How fitting that on the day that a woman took over at 10 Downing Street, Oxford was celebrating the work of women choreographers and dancers in first night of the Women GOlive programme.

Curator Donald Hutera has brought together an impressively novel and varied selection of works by local, national and international artists, which last night ranged from an intensely focussed Butoh-based solo by Ana Barbour, through Jane Connelly’s liquid contemporary dance style, to the disconcerting humour and provocative wit of Susan Kempster, performance poet Jemima Foxtrot and Aliki Mbakoyianni.

A series of short pieces is an opportunity for artists and audience to venture into new territory, while not completely forsaking the familiar.   An Oxford dance audience knows how to respond positively to a solo such as Burnt Norton by Richard Chappell (the only male performer, other than Hutera himself) and the gentle humour of Cecilia Macfarlane’s interaction with cellist Jacqueline Johnson was delightfully accessible.   Kempster’s solo citron pressé to Cole Porter’s I Love Paris was hilarious: clad in gold lamé, resembling simultaneously an exotic insect and a child who has raided her mother’s ball gowns, she demonstrated ballet steps, uttering their names, interspersed with items from a French café menu. Kempster is a thoughtful and adventurous artist: Eye, a work in progress that uses a camera to project her face on screen, was inspired by an acutely awkward adolescent experience, and went far beyond the conventional conception of dance in its exploration of what dance might mean for a middle-aged woman.

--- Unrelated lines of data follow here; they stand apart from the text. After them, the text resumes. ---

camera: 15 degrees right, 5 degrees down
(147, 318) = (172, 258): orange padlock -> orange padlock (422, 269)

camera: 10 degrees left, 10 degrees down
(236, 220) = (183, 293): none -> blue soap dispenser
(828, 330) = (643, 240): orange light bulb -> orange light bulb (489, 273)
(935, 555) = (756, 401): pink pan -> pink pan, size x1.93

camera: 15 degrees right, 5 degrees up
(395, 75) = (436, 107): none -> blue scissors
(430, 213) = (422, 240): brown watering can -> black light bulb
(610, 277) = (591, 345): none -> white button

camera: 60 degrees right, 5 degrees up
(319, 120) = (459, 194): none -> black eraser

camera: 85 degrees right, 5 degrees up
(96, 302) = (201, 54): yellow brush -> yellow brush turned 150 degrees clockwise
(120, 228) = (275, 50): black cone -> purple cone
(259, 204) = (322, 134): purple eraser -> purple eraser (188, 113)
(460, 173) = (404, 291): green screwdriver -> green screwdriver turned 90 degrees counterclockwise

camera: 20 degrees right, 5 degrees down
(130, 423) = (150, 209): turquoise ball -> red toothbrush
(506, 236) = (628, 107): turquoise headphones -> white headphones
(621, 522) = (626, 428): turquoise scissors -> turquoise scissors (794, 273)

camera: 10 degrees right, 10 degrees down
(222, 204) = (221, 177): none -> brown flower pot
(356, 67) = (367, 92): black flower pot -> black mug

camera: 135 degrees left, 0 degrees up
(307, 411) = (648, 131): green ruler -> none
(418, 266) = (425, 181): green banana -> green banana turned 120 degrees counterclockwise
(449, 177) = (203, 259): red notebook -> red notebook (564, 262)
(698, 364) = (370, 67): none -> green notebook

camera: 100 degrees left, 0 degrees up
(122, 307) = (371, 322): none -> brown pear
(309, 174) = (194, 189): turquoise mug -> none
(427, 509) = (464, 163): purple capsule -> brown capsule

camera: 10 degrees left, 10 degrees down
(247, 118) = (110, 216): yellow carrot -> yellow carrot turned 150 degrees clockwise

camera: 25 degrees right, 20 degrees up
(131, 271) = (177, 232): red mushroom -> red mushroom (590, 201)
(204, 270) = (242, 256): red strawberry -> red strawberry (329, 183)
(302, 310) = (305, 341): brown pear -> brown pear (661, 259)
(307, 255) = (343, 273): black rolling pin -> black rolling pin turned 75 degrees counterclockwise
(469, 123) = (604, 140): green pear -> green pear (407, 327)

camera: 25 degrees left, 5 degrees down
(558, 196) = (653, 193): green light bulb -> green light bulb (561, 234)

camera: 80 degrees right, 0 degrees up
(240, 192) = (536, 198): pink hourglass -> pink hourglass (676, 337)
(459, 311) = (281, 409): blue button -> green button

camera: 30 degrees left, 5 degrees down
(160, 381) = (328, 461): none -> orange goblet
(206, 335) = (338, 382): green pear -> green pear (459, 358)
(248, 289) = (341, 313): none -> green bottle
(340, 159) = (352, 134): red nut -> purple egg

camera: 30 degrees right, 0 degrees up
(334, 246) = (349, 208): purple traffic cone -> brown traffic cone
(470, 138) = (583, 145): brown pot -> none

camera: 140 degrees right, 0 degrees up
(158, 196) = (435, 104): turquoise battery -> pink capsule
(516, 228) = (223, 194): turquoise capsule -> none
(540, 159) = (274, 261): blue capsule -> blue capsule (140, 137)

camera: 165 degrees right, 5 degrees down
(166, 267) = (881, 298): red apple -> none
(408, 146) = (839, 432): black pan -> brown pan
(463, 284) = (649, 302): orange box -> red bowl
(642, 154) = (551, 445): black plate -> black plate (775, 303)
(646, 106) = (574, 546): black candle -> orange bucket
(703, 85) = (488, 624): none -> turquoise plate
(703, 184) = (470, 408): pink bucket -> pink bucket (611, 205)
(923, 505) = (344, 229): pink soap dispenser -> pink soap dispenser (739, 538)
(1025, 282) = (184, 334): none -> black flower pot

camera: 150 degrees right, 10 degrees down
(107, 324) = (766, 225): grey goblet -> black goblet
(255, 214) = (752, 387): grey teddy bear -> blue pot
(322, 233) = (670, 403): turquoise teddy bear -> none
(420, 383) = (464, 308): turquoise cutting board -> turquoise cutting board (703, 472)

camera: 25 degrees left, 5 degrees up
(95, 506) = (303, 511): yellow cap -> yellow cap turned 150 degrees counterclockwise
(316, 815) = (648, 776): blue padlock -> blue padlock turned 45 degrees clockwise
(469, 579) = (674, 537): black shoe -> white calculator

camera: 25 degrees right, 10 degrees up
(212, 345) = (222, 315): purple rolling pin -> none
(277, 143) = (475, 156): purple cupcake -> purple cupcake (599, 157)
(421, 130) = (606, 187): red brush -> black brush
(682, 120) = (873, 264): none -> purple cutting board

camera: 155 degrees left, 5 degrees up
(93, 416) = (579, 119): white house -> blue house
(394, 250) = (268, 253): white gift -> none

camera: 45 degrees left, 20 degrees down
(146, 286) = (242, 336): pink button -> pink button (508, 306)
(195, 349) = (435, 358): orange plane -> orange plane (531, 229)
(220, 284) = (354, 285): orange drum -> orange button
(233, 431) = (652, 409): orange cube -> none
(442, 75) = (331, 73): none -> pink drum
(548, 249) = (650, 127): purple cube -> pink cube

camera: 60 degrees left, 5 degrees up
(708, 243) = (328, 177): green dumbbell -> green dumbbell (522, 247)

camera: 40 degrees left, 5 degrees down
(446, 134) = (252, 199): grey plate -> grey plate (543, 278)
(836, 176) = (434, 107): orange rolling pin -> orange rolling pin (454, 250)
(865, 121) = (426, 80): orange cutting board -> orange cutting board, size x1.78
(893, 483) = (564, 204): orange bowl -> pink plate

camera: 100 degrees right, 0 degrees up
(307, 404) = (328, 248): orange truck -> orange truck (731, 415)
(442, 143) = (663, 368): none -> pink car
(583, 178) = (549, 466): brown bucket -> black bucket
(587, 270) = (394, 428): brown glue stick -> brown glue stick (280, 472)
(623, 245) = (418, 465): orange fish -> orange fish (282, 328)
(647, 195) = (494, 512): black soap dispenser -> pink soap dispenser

Such variety challenges the audience in unexpected ways, and if we were sometimes diffident or uncertain in our responses it was because the boundaries between the funny, the political and the personal can feel uncomfortable and insecure. Joining in can be difficult, and certainly, some of us were too hesitant or reticent to join Mbakoyianni (aka ‘Lorna V’) on stage in the concluding conga line; but who could ever forget that it was as part of her Aliki Speaks dance lecture, on that most political day, that we discovered that Boris Jonson was the new Foreign Secretary? At every turn, this programme demonstrated the relevance of dance to daily life.

The unmissable Women GOlive runs at OFS until Saturday 16 July, with a different programme every night.